Amazon Managed Streaming for Apache Kafka (MSK) now offers consumer lag metrics for new Amazon MSK clusters by default, making it easier for you to track whether your applications are consuming the latest data available in your Apache Kafka cluster. Consumer lag metrics quantify the difference between the latest data written to your Kafka cluster, and the data read by your applications. Monitoring consumer lag allows application developers to identify, and alarm on slow or stuck consumers that are not keeping up with the latest data available in an Apache Kafka topic so they can take remedial actions such as scaling or rebooting those consumers. 

Consumer lag metrics can be monitored using your preferred Amazon MSK monitoring solution, Amazon CloudWatch or Open Monitoring for Prometheus. Additionally, Amazon MSK now includes ten more broker level and two topic level metrics in its default monitoring tier for all clusters, which allows you to monitor key cluster metrics such as bytes-in and bytes-out for free.  

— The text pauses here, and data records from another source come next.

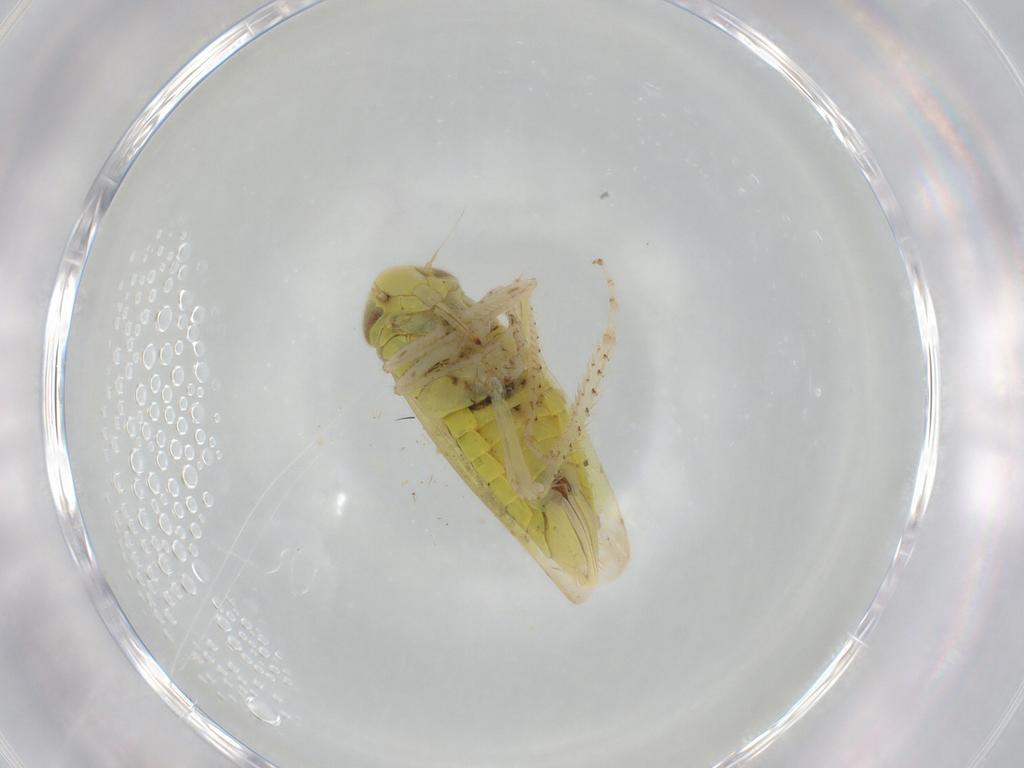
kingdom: Animalia
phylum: Arthropoda
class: Insecta
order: Hemiptera
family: Cicadellidae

Consumer lag metrics are available for all new Amazon MSK clusters in all Amazon Web Services regions where the service is currently available, including the Amazon Web Services China (Beijing) region, operated by Sinnet and the Amazon Web Services China (Ningxia) region, operated by NWCD. For existing clusters, these metrics will be enabled next time the cluster is upgraded with the latest operating system patch.